The demand for larger and more interconnected software systems is constantly increasing, but the ability of developers to satisfy it is not evolving accordingly. The most limiting factor is software validation, which typically requires very costly and complex testing processes. This project aims at significantly improving the efficiency and effectiveness of the testing process and, with it, the overall quality of large software systems. For this, we propose to apply the “divide-and-conquer” principle, which is commonly used for architecting complex software, to testing by developing a novel test orchestration theory and toolbox enabling the creation of complex test suites as the composition of simple testing units. This test orchestration mechanism is complemented with a number of tools that include:
Reusable testing services solving common testing problems including Browser Automation as a Service, Sensor Emulator as a Service, Monitoring as a Service, Security Check as a Service, Log Ingestion and Analysis as a Service, Cost Modeling as a Service, etc.
Capabilities for the instrumentation of the Software under Test enabling to reproduce real-world operational conditions thanks to features such as Packet Loss as a Service, Network Latency as a Service, Failure as a Service, etc.
Cognitive computing and machine learning mechanisms suitable for ingesting large amounts of knowledge (e.g. specifications, logs, software engineering documents, etc.) and capable of using it for generating testing recommendations and answering natural language questions about the testing process.
The ElasTest platform thus created will be released basing on a flexible Free Open Source Software and a community of users, stakeholders and contributors will be grown around it with the objective of transforming ElasTest into a worldwide reference in the area of large software systems testing and of guaranteeing the long term sustainability of the project generated results.

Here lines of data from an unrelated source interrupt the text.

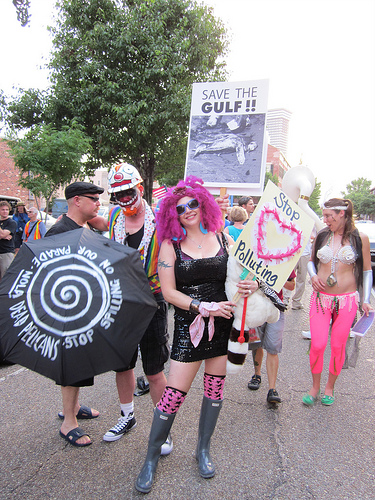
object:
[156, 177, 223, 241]
hair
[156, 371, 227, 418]
socks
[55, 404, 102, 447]
sandals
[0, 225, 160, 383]
umbrella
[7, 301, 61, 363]
dead pelicans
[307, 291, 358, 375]
pants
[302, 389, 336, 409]
shoes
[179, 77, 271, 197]
sign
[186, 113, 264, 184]
photo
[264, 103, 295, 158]
building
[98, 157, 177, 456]
man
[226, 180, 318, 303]
poster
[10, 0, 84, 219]
tree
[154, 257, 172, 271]
tattoo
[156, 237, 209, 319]
arm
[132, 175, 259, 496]
lady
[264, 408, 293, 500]
crack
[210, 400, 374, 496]
pavment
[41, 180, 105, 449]
man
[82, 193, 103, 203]
glasses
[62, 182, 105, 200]
cap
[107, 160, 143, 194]
hat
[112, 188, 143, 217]
face paint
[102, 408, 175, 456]
shoes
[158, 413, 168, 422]
label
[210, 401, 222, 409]
label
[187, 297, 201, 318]
bracelet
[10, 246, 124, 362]
writing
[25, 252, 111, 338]
design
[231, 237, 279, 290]
writing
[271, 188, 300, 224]
writing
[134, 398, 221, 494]
boots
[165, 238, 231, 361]
dress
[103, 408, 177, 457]
converse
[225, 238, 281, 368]
stuffed animal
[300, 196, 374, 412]
lady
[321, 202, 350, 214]
head band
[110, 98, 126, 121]
leaves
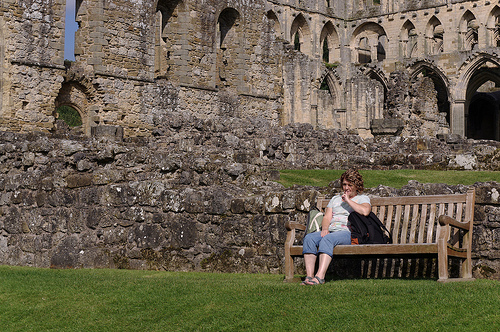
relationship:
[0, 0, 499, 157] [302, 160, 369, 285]
building behind lady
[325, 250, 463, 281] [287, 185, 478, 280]
shadows underneath bench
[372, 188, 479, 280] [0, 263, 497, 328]
wooden bench on grass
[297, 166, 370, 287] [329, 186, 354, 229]
lady wearing shirt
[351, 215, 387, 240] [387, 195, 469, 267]
bag on bench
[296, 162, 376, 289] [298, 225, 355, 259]
lady wears capris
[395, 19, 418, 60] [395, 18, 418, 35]
window has arch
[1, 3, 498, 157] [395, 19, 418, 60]
building has window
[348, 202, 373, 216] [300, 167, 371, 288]
arm of person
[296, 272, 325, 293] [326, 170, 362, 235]
feet of person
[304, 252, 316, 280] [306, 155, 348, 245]
leg of person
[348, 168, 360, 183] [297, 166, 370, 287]
hair of lady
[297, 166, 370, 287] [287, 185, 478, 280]
lady on bench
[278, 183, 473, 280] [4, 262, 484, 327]
wooden bench on lawn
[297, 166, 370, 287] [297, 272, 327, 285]
lady wearing sandals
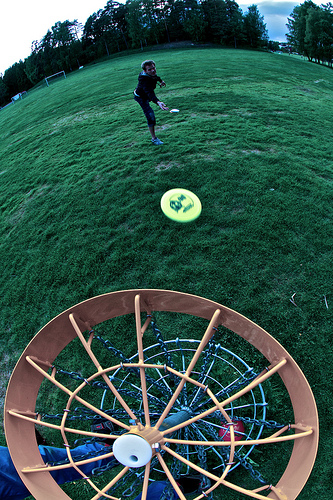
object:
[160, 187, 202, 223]
frisbee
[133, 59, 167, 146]
man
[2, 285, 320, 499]
goal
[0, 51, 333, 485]
field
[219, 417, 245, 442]
ball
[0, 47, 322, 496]
grass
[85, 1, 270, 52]
bush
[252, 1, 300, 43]
cloud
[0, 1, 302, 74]
sky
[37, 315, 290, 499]
chains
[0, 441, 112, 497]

The platform is based on three principles: Test orchestration: Combining intelligently testing units for creating a more complete test suite following the “divide and conquer” principle; Instrumentation and monitoring: Customizing the SuT (Subject under Test) infrastructure so that it reproduces real-world operational behavior and allowing to gather relevant information during testing; Test recommendation: Using machine learning and cognitive computing for recommending testing actions and providing testers with friendly interactive facilities for decision taking.